Contributions by other people

Laurie Shapiro, USA

I was 12 years old and becoming a woman. Men were looking at me, staring at my flat chest with the swollen nipples. My body was stretching at the mind-blowing rate of 6" that year. Everything seemed to hurt.

I began pulling my hair out then. I would pull a strand out, one by one, concentrating on a certain area. I would examine the root, sometimes brushing it across my lips, feeling its sticky coolness drag across my skin. I would bite off the root and toss away the strand itself. I would feel around again and get just the right one, always in the same spot, on top of my head. One day I realized I could feel the smoothness of my scalp. I would rub it with the pad of my finger like a worry-stone.

Of course my mother was horrified when she finally noticed. Perhaps that was what I wanted although I don't remember. I lied to her, the doctor, to everyone, perhaps even to myself. No one could figure out why this little girl was becoming bald. We cut my hair short to try and cover up. Of course the kids at school were merciless. I don't remember how that made me feel. One must be numb to take such action against oneself.

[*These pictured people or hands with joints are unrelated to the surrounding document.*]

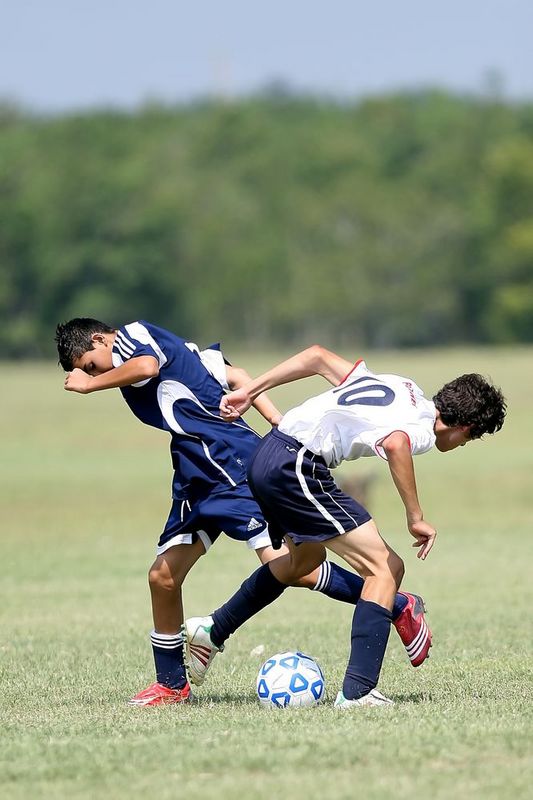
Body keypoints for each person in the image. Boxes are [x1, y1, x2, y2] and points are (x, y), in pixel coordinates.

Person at [56, 320, 433, 706]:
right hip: (194, 470)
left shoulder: (134, 337)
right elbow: (234, 375)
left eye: (90, 365)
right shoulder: (176, 351)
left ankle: (396, 604)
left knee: (296, 565)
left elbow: (146, 366)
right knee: (163, 577)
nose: (94, 374)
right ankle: (171, 684)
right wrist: (275, 420)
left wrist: (89, 386)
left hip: (232, 462)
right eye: (89, 373)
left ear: (100, 339)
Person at [185, 345, 506, 708]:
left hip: (267, 455)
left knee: (304, 561)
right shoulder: (424, 430)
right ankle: (358, 692)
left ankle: (213, 629)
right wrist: (415, 517)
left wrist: (250, 390)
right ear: (466, 427)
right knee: (386, 568)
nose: (461, 444)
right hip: (297, 466)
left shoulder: (402, 386)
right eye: (470, 438)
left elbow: (317, 357)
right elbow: (396, 444)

The eyelashes were next. It was only when all of them were gone that I became vain. It was this particular nakedness that shocked me. I had laid myself bare to the world when all I wanted to do was hide. Only then did I feel out of control.

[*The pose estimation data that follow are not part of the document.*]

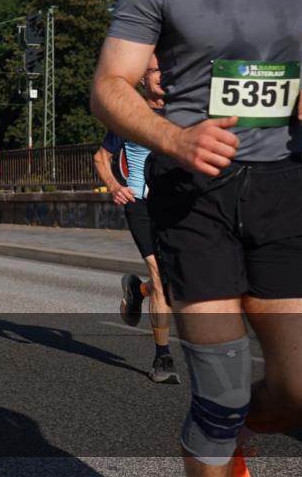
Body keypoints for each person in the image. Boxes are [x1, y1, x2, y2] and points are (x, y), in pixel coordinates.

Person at [90, 0, 302, 474]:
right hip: (192, 192)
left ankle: (225, 427)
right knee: (223, 391)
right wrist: (175, 137)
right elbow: (109, 87)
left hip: (282, 185)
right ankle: (219, 423)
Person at [93, 58, 178, 385]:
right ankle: (163, 357)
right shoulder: (130, 115)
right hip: (141, 204)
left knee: (177, 278)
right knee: (160, 275)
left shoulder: (184, 113)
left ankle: (137, 290)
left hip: (177, 206)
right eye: (155, 70)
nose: (163, 75)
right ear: (143, 78)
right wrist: (115, 187)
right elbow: (101, 158)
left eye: (166, 68)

My hair grew back. I don't remember fighting the urge to pull back then, although I struggle occasionally now. The hair grew back thick and gorgeous. It was a mane and I became a lioness of sorts. I inadvertently transformed myself into something beautiful. Shedding that hair was like shedding my skin.

I have spent the better part of my life with this hair being pivotal to my identity. Old ladies would stop me on the street to touch it. Women have told me they'd kill for it. Men never said much, they didn't have to. My hair and I have a love/hate relationship. It is unruly with a mind of its own so I keep it short which I find liberating. It is still sensual and strong and female. It is less overt though and I like it that way.

I read a book recently in which a woman died and huge bald spots were discovered beneath a precarious use of barrettes. It was mentioned that she had trichotillomania. It is a result of a felt lack of control, a desperate attempt at perfectionism. This gives me pause when I am tempted to root for that perfect strand. No one is perfect.